Sharing memory across multiple computers?

10,763

Solution 1

You cannot do this for a simple C/C++ project.

Common computer hardware does not have the physical properties that support this directly: Memory on one system cannot be read by another system.

In order to make it appear to C/C++ programs on different machines that they are sharing memory, you have to write software that provides this function. Typically, you would need to do something like this:

  1. Allocate some pages in the virtual memory address space (of each process).
  2. Mark those pages read-only.
  3. Set a handler to receive the exception that occurs when the process attempts to write to the read-only memory. (This handler might be in the operating system, as some sort of kernel extension, or it might be a signal handler in your process.)
  4. When the exception is received, determine what the process was attempting to write to memory. Write that to the page (perhaps by writing it through a separate mapping in virtual memory to the same physical memory, with this extra mapping marked writeable).
  5. Send a message by network communications to the other machine telling it that memory has changed.
  6. Resume execution in the process after the instruction that wrote to memory.

Additionally, you need to determine what to do about memory coherence: If two processes write to the same address in memory at nearly the same time, what happens? If process A writes to location X and then reads location Y while, at nearly the same time, process B writes to location Y and reads X, what do they see? Is it okay if the two processes see data that cannot possibly be the result of a single time sequence of writes to memory?

On top of all that, this is hugely expensive in time: Stores to memory that require exception handling and network operations take many thousands, likely hundreds of thousands, times as long as normal stores to memory.
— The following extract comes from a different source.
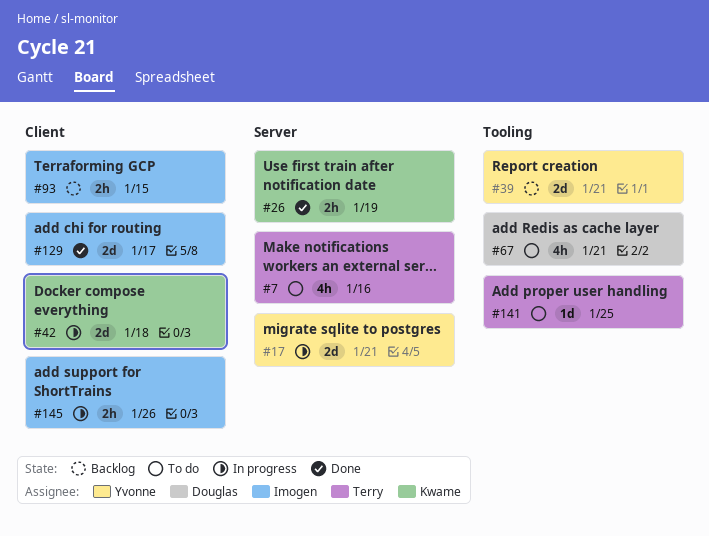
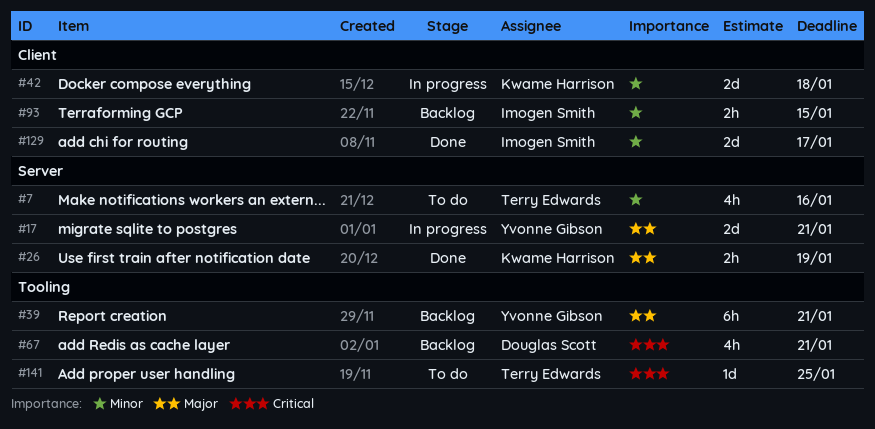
#39, estimate: 2d -> 6h
#67, status: To do -> Backlog
#145: present -> none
Your processes will execute excruciatingly slowly whenever they write to this shared memory.

Solution 2

There are software solutions, as noted in the comments. These use the paging hardware in the processors on a node to detect access, and use your local network fabric to disseminate the changes to the memory. One hardware alternative is reflective memory - you can read more about it here:

https://en.wikipedia.org/wiki/Reflective_memory http://www.ecrin.com/embedded/downloads/reflectiveMemory.pdf

Old page was broken

http://www.dolphinics.com/solutions/embedded-system-reflective-memory.html

Reflective memory provides low latency (about one microsecond per hop) in either a ring or tree configuration.

Share:
10,763
imacake
Author by

imacake

Im a linux fanboy. (and Rainbow Dash)

Updated on June 04, 2022

Comments

  • imacake
    imacake almost 2 years

    I'd like to share certain memory areas around multiple computers, that is, for a C/C++ project. When something on computer B accesses some memory area which is currently on computer A, that has to be locked on A and sent to B. I'm fine when its only linux compitable.

    Thanks in advance :D

  • imacake
    imacake over 11 years
    This is exactly what i want to do. Do you know anything more about writing my own kernel extension? Also, I want to send code through the network, too, so that code and data being operated on will be on the same computer, and that'll be quick. the results will be shared only. Its about the possibilities. The problem you see in syncronisation is weird to me. just lock the page before sending it?
  • Eric Postpischil
    Eric Postpischil over 11 years
    These are complex issues and require a great deal of study and work. I can only recommend learning about each piece individually first. How do you change pages on your system to read-only? How do you create maps with two different sets of virtual addresses to the same memory? How do you write a signal handler? How do you decode the instruction that caused an exception? How do you send messages over the network?
  • Eric Postpischil
    Eric Postpischil over 11 years
    Simply locking the page is likely not a solution to the synchronization issue. If you lock the page and send an update to the other system, what happens if the other system sends an update at the same time? Do you reject it? Then what is the other system supposed to do, since it already applied its update locally and released the process to continue executing?
  • imacake
    imacake over 11 years
    Do you know any system like that for linux which does the job? I've already looked at tldp.org/LDP/lkmpg/2.6/html/lkmpg.html here and I think it wouldn't be that much of a hard job, it'd just take time(too much time).
  • Eric Postpischil
    Eric Postpischil over 11 years
    I cannot help further due to the large amount of work required and believe that, in the absence of compelling reason, dissuading you from pursuing this is the best course of action. Any practical problem likely has a better solution.
  • Ryan Brown
    Ryan Brown over 11 years
    It's a C++ compiler problem. The CPU accesses memory remotely in exactly the same way but C++ is built for that, whereas it's not built for other remote communications.